Collected data:
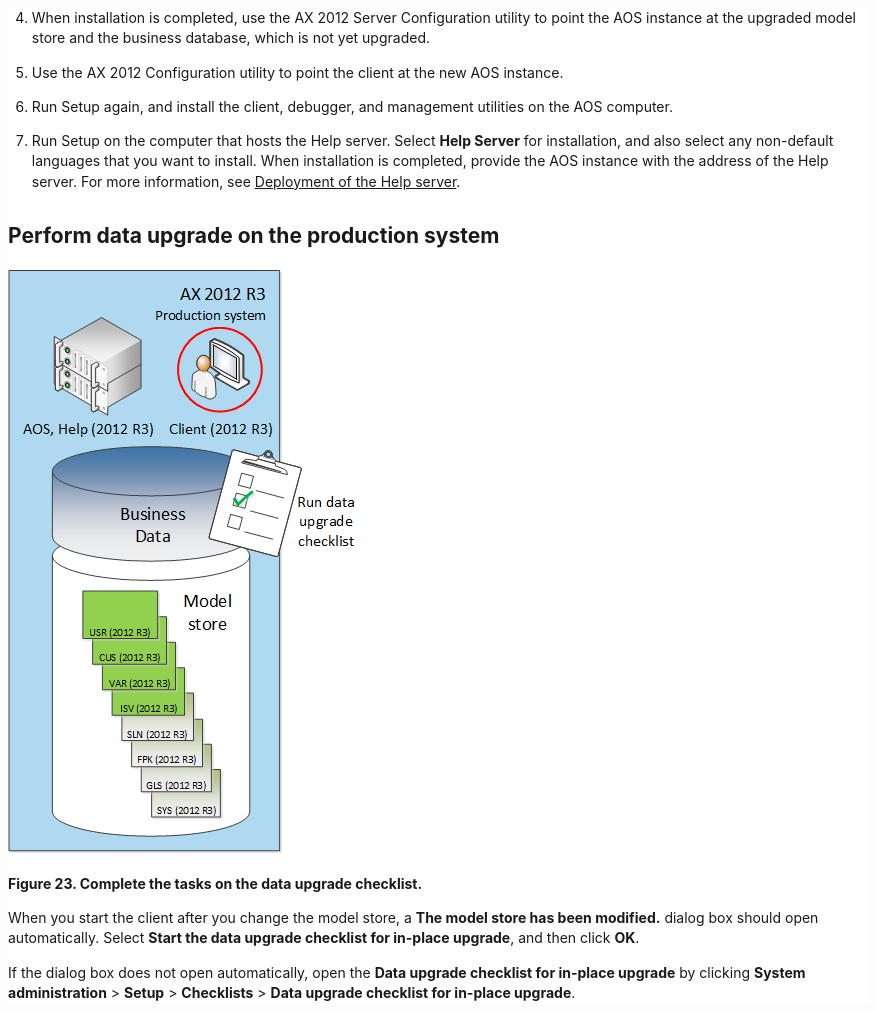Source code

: 4.  When installation is completed, use the AX 2012 Server Configuration utility to point the AOS instance at the upgraded model store and the business database, which is not yet upgraded.

5.  Use the AX 2012 Configuration utility to point the client at the new AOS instance.

6.  Run Setup again, and install the client, debugger, and management utilities on the AOS computer.

7.  Run Setup on the computer that hosts the Help server. Select **Help Server** for installation, and also select any non-default languages that you want to install. When installation is completed, provide the AOS instance with the address of the Help server. For more information, see [Deployment of the Help server](deployment-of-the-help-server.md).

## Perform data upgrade on the production system

![Run data upgrade checklist on production system](images/JJ733502.Upgrade_inplace_20(AX.60).png "Run data upgrade checklist on production system")

**Figure 23. Complete the tasks on the data upgrade checklist.**

When you start the client after you change the model store, a **The model store has been modified.** dialog box should open automatically. Select **Start the data upgrade checklist for in-place upgrade**, and then click **OK**.

If the dialog box does not open automatically, open the **Data upgrade checklist for in-place upgrade** by clicking **System administration** \> **Setup** \> **Checklists** \> **Data upgrade checklist for in-place upgrade**.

Prompt:
Render the lines from the first one up to and including the line with "the Help server](deployment-of-the-help-server.md)." as a numbered list, leaving out blank lines. Omit the pictures from your answer.

Exercise solution:
1. Source code
2. : 4.  When installation is completed, use the AX 2012 Server Configuration utility to point the AOS instance at the upgraded model store and the business database, which is not yet upgraded.
3. 5.  Use the AX 2012 Configuration utility to point the client at the new AOS instance.
4. 6.  Run Setup again, and install the client, debugger, and management utilities on the AOS computer.
5. 7.  Run Setup on the computer that hosts the Help server. Select **Help Server** for installation, and also select any non-default languages that you want to install. When installation is completed, provide the AOS instance with the address of the Help server. For more information, see [Deployment of the Help server](deployment-of-the-help-server.md).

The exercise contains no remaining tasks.